The company’s YouTube channel has gathered more than 17.8 billion views and has over 20 million subscribers. As per Comscore data, Buzzfeed's content is being consumed significantly more by Gen Z and millennial audiences compared to any other digital media company focused solely on content creation. Further, management justified its recent investments by citing its vision of “cementing [their] leadership position as a discovery engine for the next generation of Internet creators”. Complex on its own is a significant content producer with a wide following. With over 6 million subscribers and 1.8 billion total views on YouTube, Complex has popular shows hosted by its own personalities who often engage high-profile celebrities. It also annually hosts an event called ComplexCon, which in 2019 attracted over 200 brands and hosted a record 60,000 attendees and influencers. It garnered 5.6 billion media impressions and grossed $25 million in retail sales
Despite the audiences it has captured and the content it has produced, BuzzFeed has struggled as a firm. The company went public in 2021 through a SPAC with a valuation of $1.5 billion. It is now worth ~$160 million.

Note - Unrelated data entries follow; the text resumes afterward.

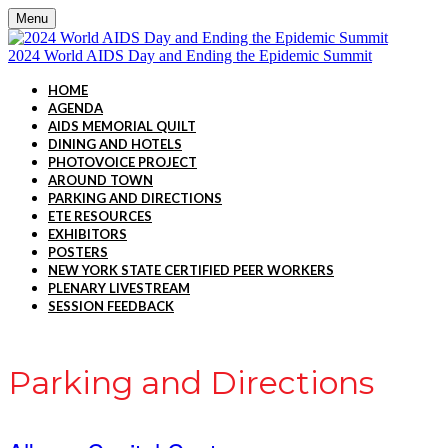
Menu
2024 World AIDS Day and Ending the Epidemic Summit
HOME
AGENDA
AIDS MEMORIAL QUILT
DINING AND HOTELS
PHOTOVOICE PROJECT
AROUND TOWN
PARKING AND DIRECTIONS
ETE RESOURCES
EXHIBITORS
POSTERS
NEW YORK STATE CERTIFIED PEER WORKERS
PLENARY LIVESTREAM
SESSION FEEDBACK
Parking and Directions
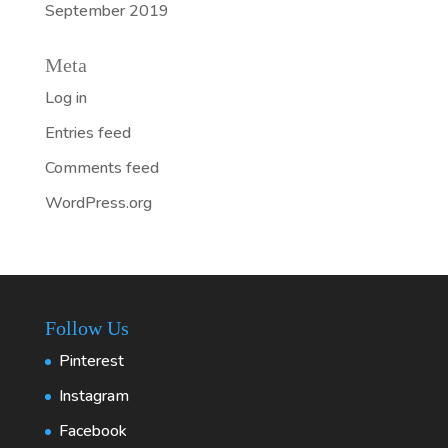
September 2019
Meta
Log in
Entries feed
Comments feed
WordPress.org
Follow Us
Pinterest
Instagram
Facebook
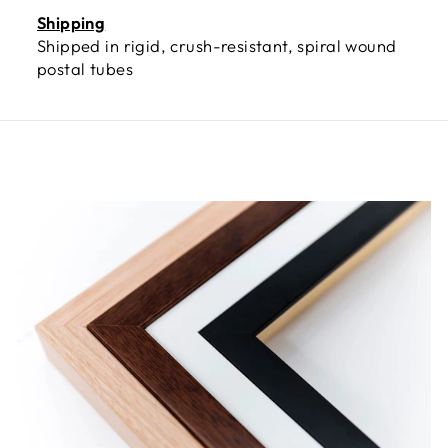
Shipping
Shipped in rigid, crush-resistant, spiral wound
postal tubes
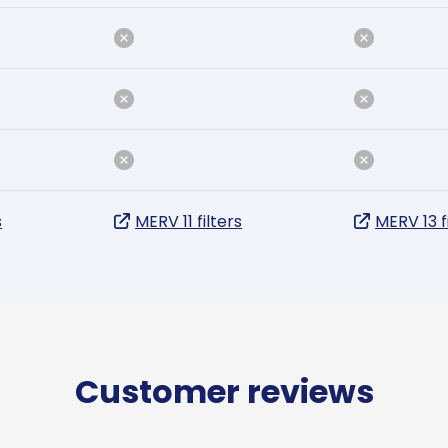
s
MERV 11 filters
MERV 13 f
Customer reviews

They have only generated a positive operating income in one out of the last five fiscal years (although this includes some unusual expense items). The Complex acquisition in 2021 was worth $300 million, almost double the whole entity’s current market capitalization. The standalone outlook for BuzzFeed is not pretty, however, this provides Unilever an opportunity to acquire this asset for relatively cheap at approximately $400 million relative to $42 million of 2021 adjusted EBITDA and $0.5 million in 2022. There is precedence for an acquisition of this nature as Unilever has spent over $10 billion in M&A over the last five years and records approximately $7 billion in marketing expenses on an annual basis.
Playing the Long Game
The synergies from an acquisition like this would be realized over the long term. BuzzFeed’s operations pose stark differences from the core business that Unilever currently operates. In the near term, without having to deal with the scrutiny of public market investors and with the help of Unilever’s broader business capabilities, BuzzFeed could focus on reaching modest but consistent profits.
BuzzFeed’s technology and content flywheel would fit in well with Unilever’s data-driven marketing strategy. On the surface, Unilever could take advantage of the content niches it would own after such an acquisition through effective product placement or development. Unilever's food and beverage brands could benefit from Tasty's food content and recipe videos to organically reach food enthusiasts and home cooks. Their personal care brands, especially those targeting younger audiences like Axe and Dove, could utilize Complex's youth culture content to connect with millennials and Gen Z.
However, the true value would lie in the following this content has created, and the abundance of related first-party data. In 2019, Unilever announced plans to invest two-thirds of the $2.16 billion generated from operational efficiencies into digital marketing — particularly to "manage the content-driven, highly-targeted, data-led campaigns''. In Q2 of 2022, Unilever CEO Alan Jope credited data-driven marketing as a driver of improved ROI. BuzzFeed has the content and data flywheel, and Unilever has the product portfolio and capabilities to take advantage. All that for a relatively cheap price once you consider BuzzFeed’s tumbling market value and Unilever's previous investments in this strategy.